Election Section

Ask Matt

Friday December 23, 2005

Dear Matt, 

I have recently dismantled an improvised system of outdoor power outlets installed by a previous owner of my house. What kinds of outdoor power outlets are safe, serviceable and economical to install?  

Martin Kramer 


Dear Martin, 

What a great question. I’m glad you dismantled the improvised power outlets and I’m glad you didn’t get shocked (I assume you’d have told me if it had happened). As far as economics, I don’t know if I can help much, since I’d recommend that a licensed electrician do the new installation, but here are a few suggestions as to what you’ll want installed. The first and most important thing is that these new outlets be “GFCI” or ground fault circuit interrupters (sometimes called GFIs). These can sense a person getting shocked and stop the flow of power. Amazing but true. These have been required in new construction (or remodeling) for quite a few years when outlets are installed in bathrooms, kitchens, basements, garages or outside. What all these places have in common is that you are more apt to be grounded—literally, connected to the ground either by touching it or by touching something that connects to the ground (such as a concrete slab or a pipe or a faucet). Outdoor outlets should be installed using outdoor-type wiring, junction boxes and special covers, especially for outlets.  

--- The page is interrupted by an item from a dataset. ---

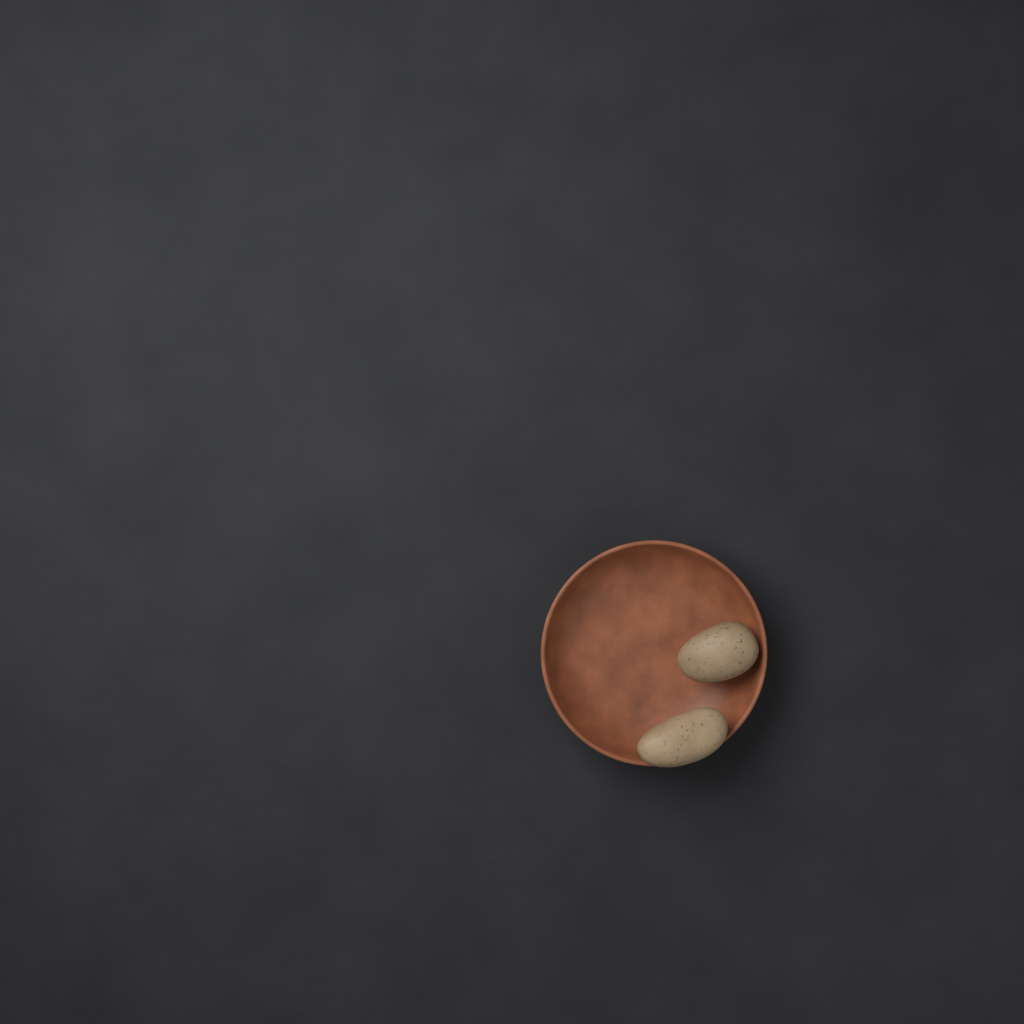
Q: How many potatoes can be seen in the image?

The covers I like the best have a large plastic shell with notches at the bottom. This allows you to plug something in, close the shell and leave it plugged in, protected from the rain. This is especially good for things like sump pumps, outdoor lighting devices and the like. 

The one cost-saving measure I can suggest is that you install outlets at the perimeter of your house where there is a crawl space or basement on the opposing side. This way, the wiring can be kept cheaper by running lower-cost wiring from interior junction boxes to the exterior wall and only the fancy exterior junction box or cover will be needed. You can probably put in several around your house for a few hundred dollars. If you need power further from the house it’s best for it to be buried in a PVC conduit with a firmly mounted post or wall for it to arrive at and connect to. Make sure the outlet is installed well above ground to stay dry.